An application via the driver process launches an executor on a worker node. The executor runs tasks and keeps data in memory or on disk. Each application has its own executors.

An executor performs work as defined by tasks. Executors also store cached or persisted data. An executor has a number of slots for running tasks, and will run many tasks concurrently throughout its lifetime. The lifetime of an executor depends on whether dynamic allocation is enabled. With dynamic allocation, when an application becomes idle, its Executors are released and can be acquired by other applications.

For most workloads, executors start on most or all nodes in the cluster. In certain optimization cases, you can explicitly specify the preferred locations to start executors using the annotated Developer API.

Job

A job is comprised of a series of parallel computing operators that often runs on a set of data. Each job gets divided into smaller sets of tasks called stages that are sequential and depend on each other.
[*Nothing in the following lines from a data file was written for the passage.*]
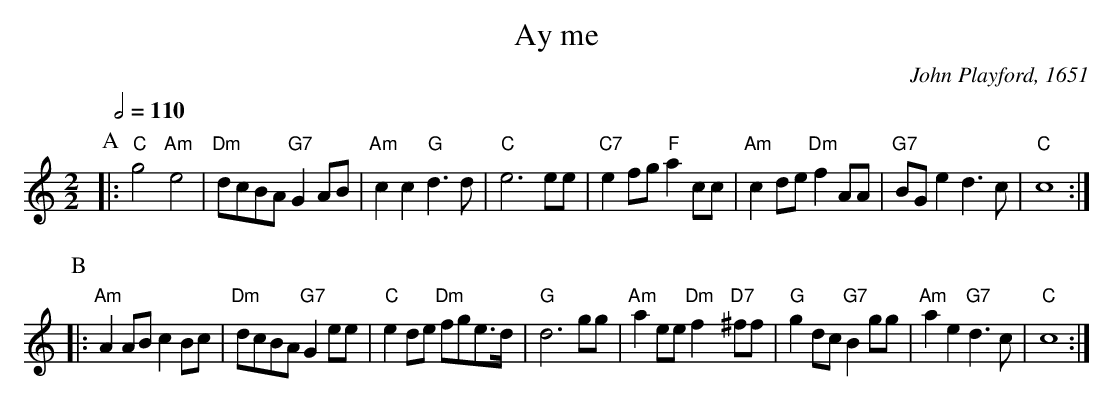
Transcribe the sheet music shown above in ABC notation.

X:1
T:Ay me
C:John Playford, 1651
Q:1/2=110
M:2/2
L:1/8
K:C
P:A
|: "C"g4 "Am"e4 | "Dm"dcBA "G7"G2AB | "Am"c2c2 "G"d3d | "C"e6 ee |\
"C7"e2fg "F"a2cc | "Am"c2de "Dm"f2AA | "G7"BGe2 d3c | "C"c8 :|
P:B
|: "Am"A2AB c2Bc | "Dm"dcBA "G7"G2 ee | "C"e2de "Dm"fge>d | "G"d6 gg |\
"Am"a2ee "Dm"f2"D7"^ff | "G"g2dc "G7"B2gg | "Am"a2e2 "G7"d3c | "C"c8 :|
Spark examines the dataset on which that action depends and formulates a Directed Acyclic Graph (DAG), an execution plan, for all the operator tasks in a job. Where possible, Spark optimizes the DAG by rearranging and combining operators. For example, if a Spark job contains a map operation followed by a filter operation, the DAG optimization re-orders the operators so that the filtering operation first reduces the dataset before performing the map operation.

In the Spark Web UI, for a given Job, you can view the DAG Visualization.

Stage

A stage is a collection of tasks that run the same code, each on a different subset of the data.  The execution plan assembles the dataset transformations into one or more stages.

Tasks

A task is a fundamental unit of a job that an executor runs.